EXTRACTED RECORDS:
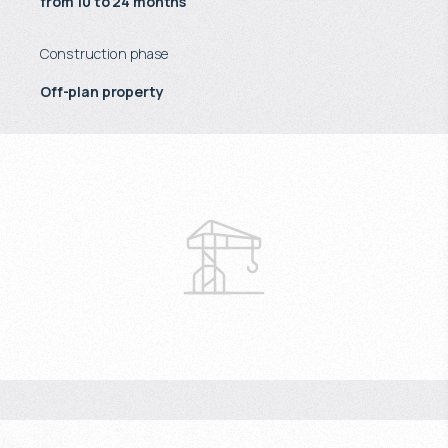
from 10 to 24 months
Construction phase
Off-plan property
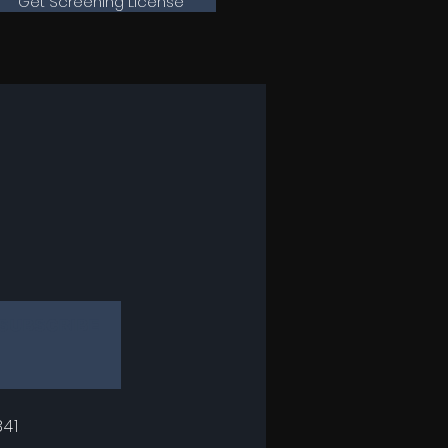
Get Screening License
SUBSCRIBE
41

--

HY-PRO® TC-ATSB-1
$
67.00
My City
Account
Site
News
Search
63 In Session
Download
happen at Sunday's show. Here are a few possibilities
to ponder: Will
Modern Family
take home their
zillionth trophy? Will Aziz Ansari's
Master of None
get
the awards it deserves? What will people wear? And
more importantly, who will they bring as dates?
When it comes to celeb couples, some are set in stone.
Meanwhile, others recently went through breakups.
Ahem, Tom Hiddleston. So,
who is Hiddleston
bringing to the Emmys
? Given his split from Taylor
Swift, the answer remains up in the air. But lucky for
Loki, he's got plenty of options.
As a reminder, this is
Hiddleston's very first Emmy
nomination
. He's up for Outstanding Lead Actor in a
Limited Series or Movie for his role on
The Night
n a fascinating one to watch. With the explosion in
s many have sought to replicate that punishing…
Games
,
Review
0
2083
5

EXERCISE DIRECTIONS:
With "Hiddleston" as the search string, filter the records and return each line that has it.

RESULT FOR THIS EXERCISE:
Ahem, Tom Hiddleston. So,
who is Hiddleston
Hiddleston's very first Emmy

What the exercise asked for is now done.